Abstract:
Background: Childhood vaccination is one of the most valuable public health interventions available for preventing childhood morbidity and mortality. Basic vaccinations are estimated to avert 2.5 million annual child deaths globally from diphtheria, tetanus, pertussis, and measles. Despite, EPI services exists in all kebeles and delivered by health extension workers to community, still there is high number of defaulters in Ethiopia particularly in the study area. Administrative reports of the past 2 years showed Bahir Dar Zuria district has high vaccination defaulters persistently. Even though, there are similar studies conducted in the Ethiopia, the factors contributing for incomplete vaccination were many and interwoven; and have not always been consistent across the study areas. Therefore, the aim of this study is to assess the magnitude and the real factors associated with incomplete vaccination among
children aged 12–23 months in Bahir Dar Zuriya district.
Objectives: To assess incomplete vaccination and associated factors among children aged 12-23 months in Bahir Dar Zuriya District, 2020.
Methods and Materials: A community based cross-sectional study was carried out from February, 2020 to April, 2020 in Bahir Dar Zuria District, North-Western Ethiopia. The sample size was calculated for first and second objective based on sample size calculation for single population and 542 subjects were included for this study. A multi-stage sampling technique was employed. Data were collected using pre- tested interviewer-administered questionnaires and vaccination card. Data was entered to Epi-Data software version 3.1 and exported to SPSS version 23 software packages for analysis. Simple and multiple binary logistic regression analysis were computed to identify significant variables and to control
possible confounding effect. Those independent variables which have P-value <0.25 in simple binary
logistic regression have been considered a candidate variable for multiple binary logistic regression
analyses. Variables with a P value of <0.05 in the multiple binary logistic regression analysis has been used to explain the presence of statistically significant associations. Adequacy of the model was assessed using Hosmer and Lemeshow goodness of fit test at p-value > 0.05 and presence or absence of multi- colliniarity was also checked.

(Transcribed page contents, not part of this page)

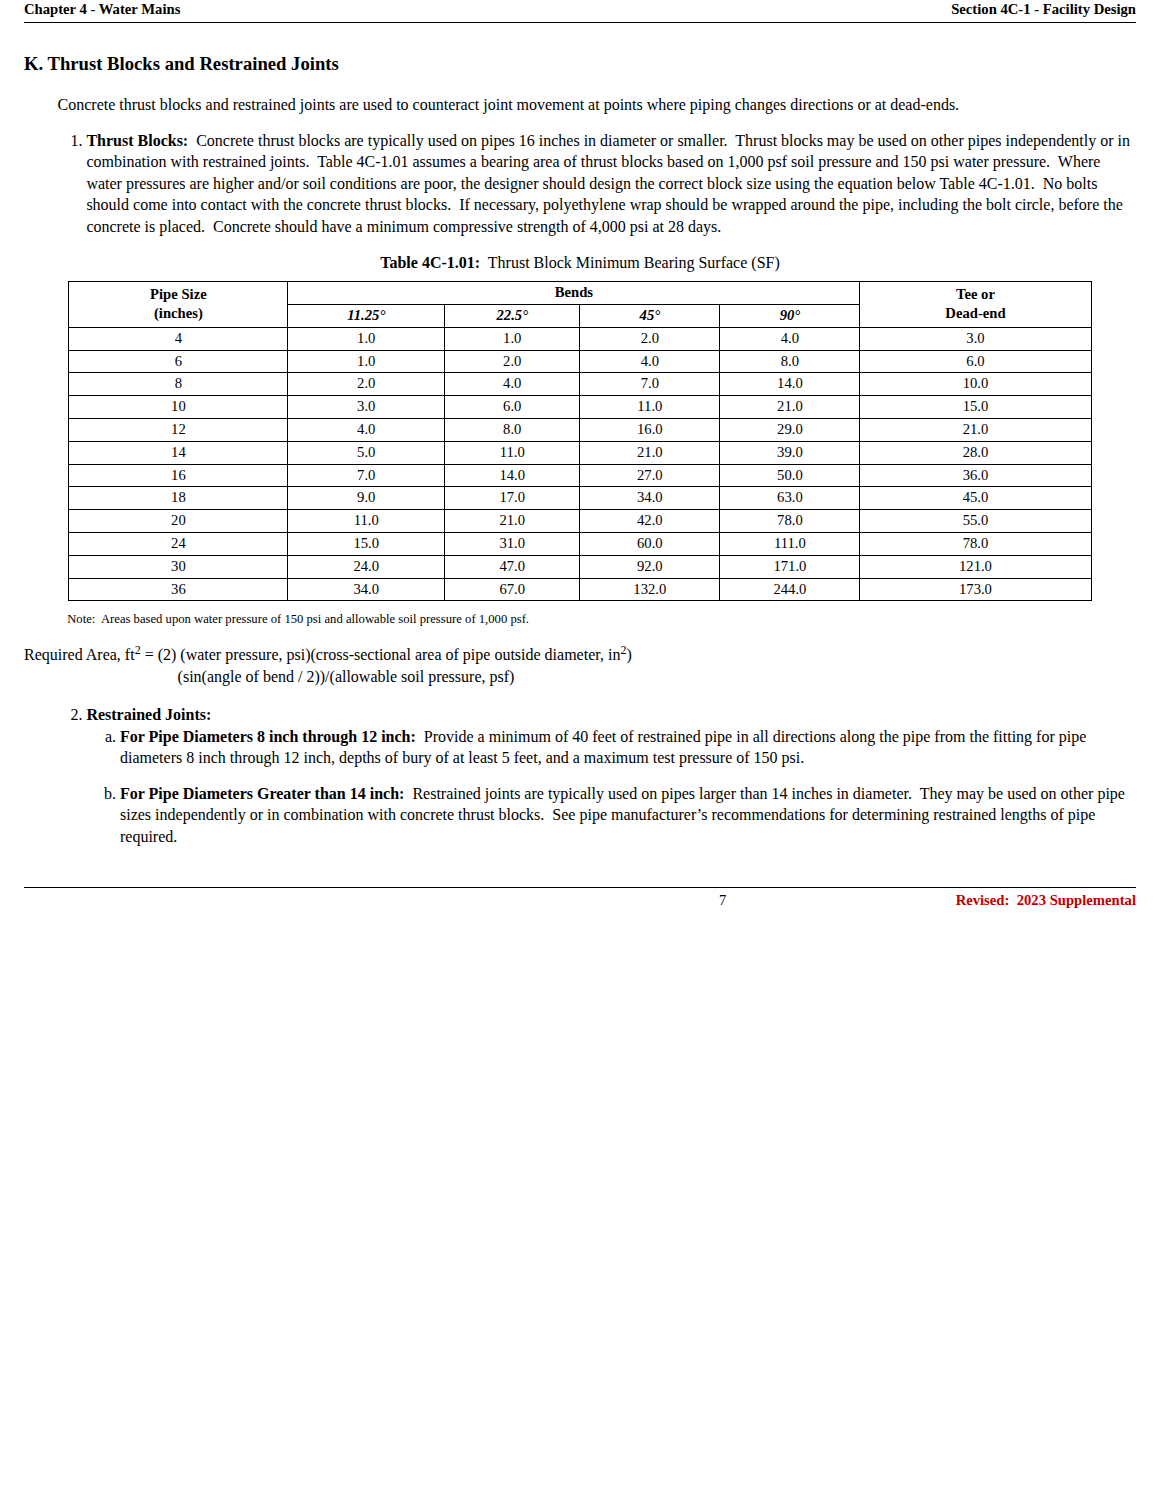Chapter 4 - Water Mains Section 4C-1 - Facility Design
K. Thrust Blocks and Restrained Joints
Concrete thrust blocks and restrained joints are used to counteract joint movement at points where piping changes directions or at dead-ends.
Thrust Blocks: Concrete thrust blocks are typically used on pipes 16 inches in diameter or smaller. Thrust blocks may be used on other pipes independently or in combination with restrained joints. Table 4C-1.01 assumes a bearing area of thrust blocks based on 1,000 psf soil pressure and 150 psi water pressure. Where water pressures are higher and/or soil conditions are poor, the designer should design the correct block size using the equation below Table 4C-1.01. No bolts should come into contact with the concrete thrust blocks. If necessary, polyethylene wrap should be wrapped around the pipe, including the bolt circle, before the concrete is placed. Concrete should have a minimum compressive strength of 4,000 psi at 28 days.
Table 4C-1.01: Thrust Block Minimum Bearing Surface (SF)
| Pipe Size (inches) | Bends | Tee or Dead-end |
| --- | --- | --- |
| 11.25° | 22.5° | 45° | 90° |
| 4 | 1.0 | 1.0 | 2.0 | 4.0 | 3.0 |
| 6 | 1.0 | 2.0 | 4.0 | 8.0 | 6.0 |
| 8 | 2.0 | 4.0 | 7.0 | 14.0 | 10.0 |
| 10 | 3.0 | 6.0 | 11.0 | 21.0 | 15.0 |
| 12 | 4.0 | 8.0 | 16.0 | 29.0 | 21.0 |
| 14 | 5.0 | 11.0 | 21.0 | 39.0 | 28.0 |
| 16 | 7.0 | 14.0 | 27.0 | 50.0 | 36.0 |
| 18 | 9.0 | 17.0 | 34.0 | 63.0 | 45.0 |
| 20 | 11.0 | 21.0 | 42.0 | 78.0 | 55.0 |
| 24 | 15.0 | 31.0 | 60.0 | 111.0 | 78.0 |
| 30 | 24.0 | 47.0 | 92.0 | 171.0 | 121.0 |
| 36 | 34.0 | 67.0 | 132.0 | 244.0 | 173.0 |
Note: Areas based upon water pressure of 150 psi and allowable soil pressure of 1,000 psf.
Required Area, ft2 = (2) (water pressure, psi)(cross-sectional area of pipe outside diameter, in2) (sin(angle of bend / 2))/(allowable soil pressure, psf)
Restrained Joints:
For Pipe Diameters 8 inch through 12 inch: Provide a minimum of 40 feet of restrained pipe in all directions along the pipe from the fitting for pipe diameters 8 inch through 12 inch, depths of bury of at least 5 feet, and a maximum test pressure of 150 psi.
For Pipe Diameters Greater than 14 inch: Restrained joints are typically used on pipes larger than 14 inches in diameter. They may be used on other pipe sizes independently or in combination with concrete thrust blocks. See pipe manufacturer’s recommendations for determining restrained lengths of pipe required.
7 Revised: 2023 Supplemental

Results: A total of 542 mothers/caregivers with children aged 12 - 23 months old were interviewed for the study with a response rate of 100%. Of these, about 137(25.3%) of them didn’t complete their
vaccination according to schedule for routine immunization. Place of residence [AOR=12.1, 95% CI:
3.86, 42.16)], place of delivery [AOR= 2.9, 95% CI: 1.771, 4.819)] and advice from health workers
[AOR= 3.9, 95% CI: 2.335, 6.493)] were significantly associated factors of incomplete vaccination.
Conclusion and recommendation: In this study the magnitude of incomplete vaccination was found to be 25.3% (95% CI: 21%, 29%). Variables that showed significant associations with children incomplete vaccination were maternal place of residence, place of delivery and ever receive advice from health workers. Therefore, greater emphasis should be given to the community awareness creation through health education on the importance of vaccination completion and promoting institutional delivery.